I won’t waste time doing that, though, with other more enjoyable activities I could do with a naked Shay.
I take a sip of beer and pull out my camera, pretending to take pictures of the sea and sky.
Shay strays into a few of the shots. Accidentally, of course. The photos could go a long way in keeping a girl warm on a cold Carolina night in January.
Ed calls out, “Who’s snorkeling today?” I snap out of my daydream and pay attention as much as I can with the distraction of Shay one thin garment shy of naked.
I went snorkeling once at Discovery Cove in Orlando ten years ago, so a refresher will help.
“Ladies and gents, please put any belongings you want to keep safe in the locker right here.” He points at Shay. “Please turn your attention to this strapping lad. Handsome boy, right?”
A woman at the end of the bench, who appears to be in her mid-thirties, whistles and calls out, “You got that right!”
She’s one of the ladies with a chest as large as mine.
I’d never wanted to punch anyone ever until today. This is crazy.
Ed laughs and says, “Must take after his father. That would be me!” His joking elicits hearty laughter from the passengers. “I’ll turn it over to him. Son.”
“For those of you who’ve never been snorkeling, the basics: these are the fins, this is the mask, and this is the snorkel.” Shay holds up each one to demonstrate.
“Fins are based on your shoe size, so get the right one.”
“Yours are big. Is it true about guys with enormous feet?”
Grrrr.
The obnoxious woman is making me see red.
Shay laughs but doesn’t respond. “To keep the mask from fogging, you’ll need to do something kinda gross. When you’re out in the water and ready to go under, do this.”
He pretends to spit into his mask and rub the spit on the lens.
He slips on the mask and snorkel.
Ed continues, “Ye mostly want to keep the snorkel above the water line. But if ye do go under, don’t breathe in, or ye’ll get a mouthful of seawater. Or whatever else the folks I brought out earlier left behind.”
The collective response from the passengers varies from “ewwwwww” to knowing laughs, because everyone here has likely peed in the ocean before, or worse.
“Okay everyone, gather round and gear up.” Shay slips his mask off and helps the passengers get their masks and air tubes set.
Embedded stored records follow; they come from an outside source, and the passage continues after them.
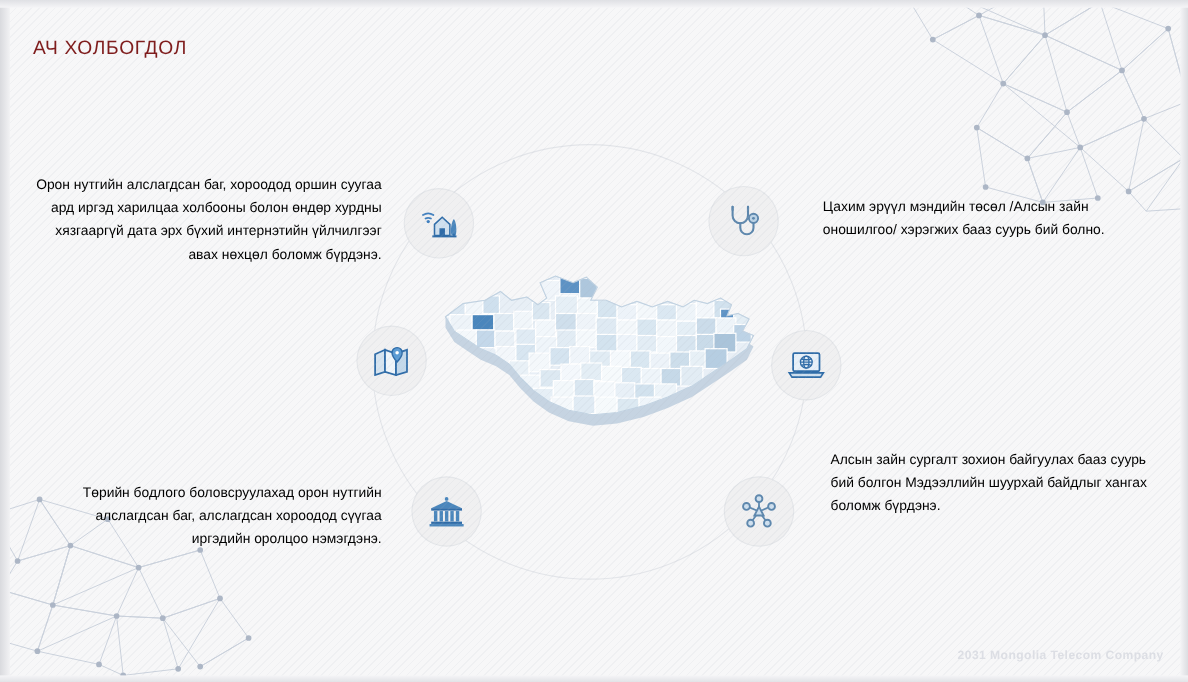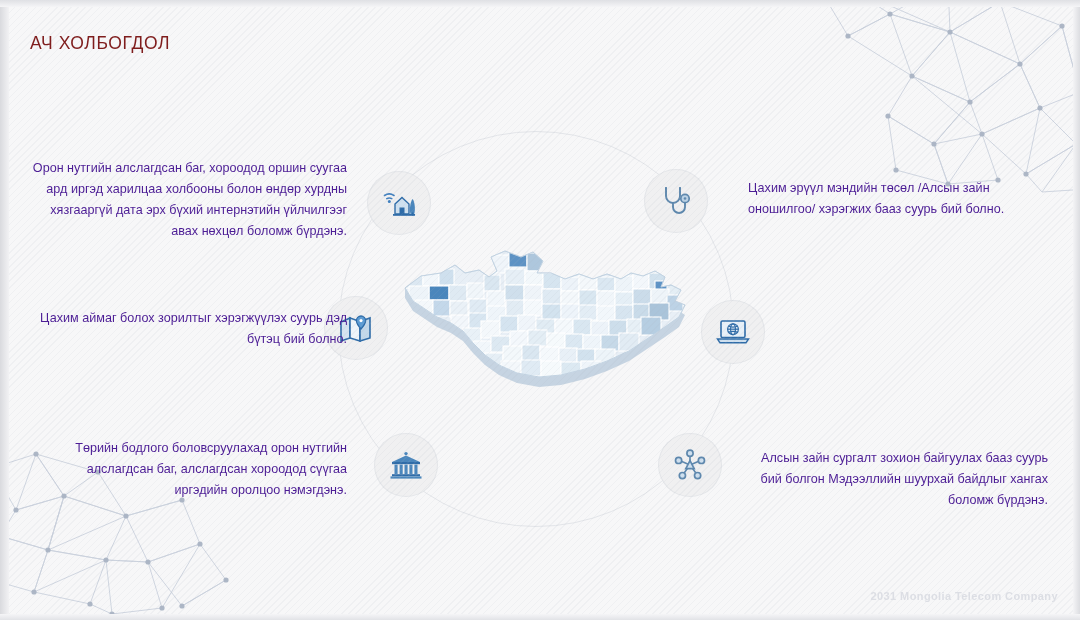"Орон нутгийн алслагдсан баг, хороодод" .para { color: #4c1d95 -> #000000 }
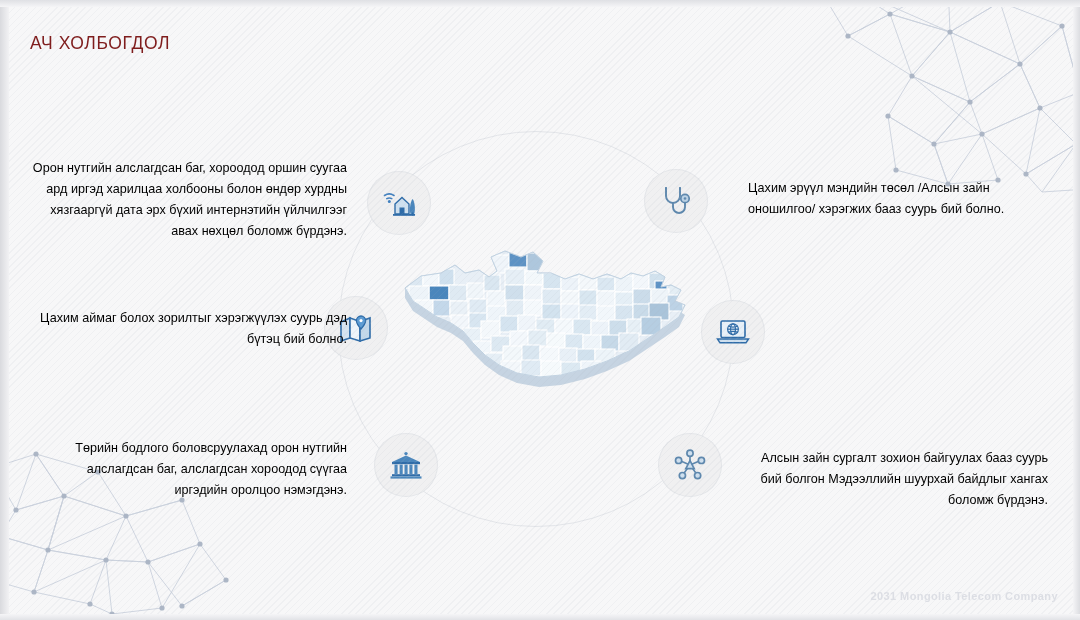"Цахим аймаг болох зорилтыг хэрэгжүүлэх" div.para { html: <div>Цахим аймаг болох зорилтыг хэрэгжүүлэх суурь дэд бүтэц бий болно.</div> -> none }
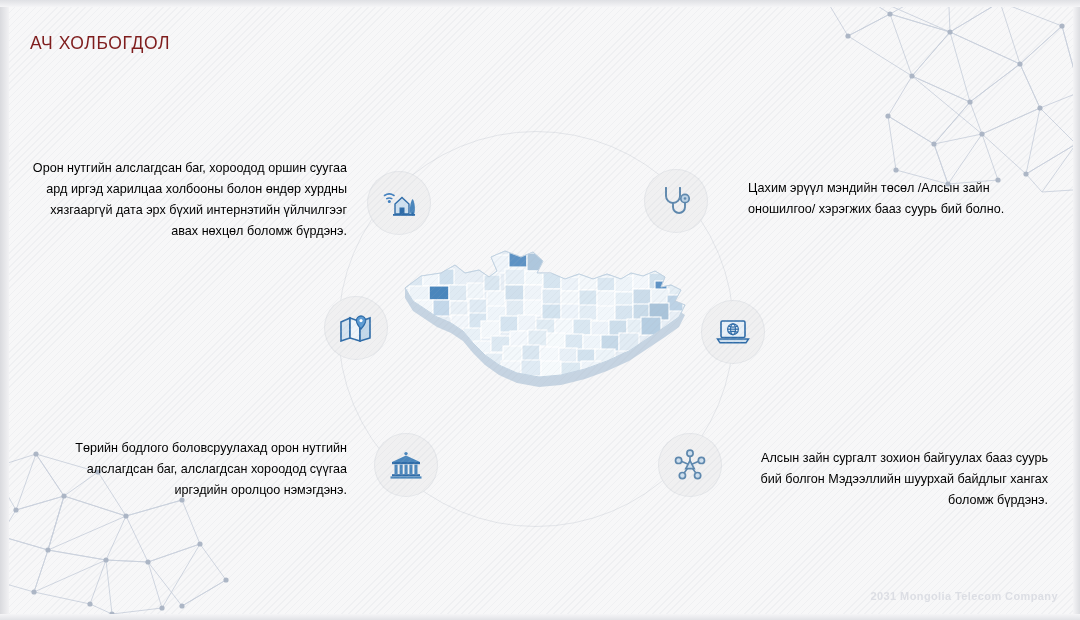"Алсын зайн сургалт зохион байгуулах" #para-6 { text-align: right -> none; top: 448px -> 408px }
A particular person requires loads of attention. The whistler.
Ugh.
Once she finishes rubbing herself on Shay at every possible opportunity while he helps her, I saunter to him and bat my eyelashes, rubbing his shoulders. “Excuse me, hot young man. I can’t get this strappy-thingy on my mask adjusted. Can you pleeeeaaase help me?” I coo.
One side of his mouth pulls up in a half-smile.
“Huh. That’s what I need in my life, another smart-mouth. A family full of ‘em isn’t enough.” He snatches my mask in mock anger, and I continue to flutter my eyelashes and giggle as I throw my head back.
Shay’s checking me out again, and his eyes keep returning to my torso.
He blinks as though in awe.
They are impressive. His is a natural response.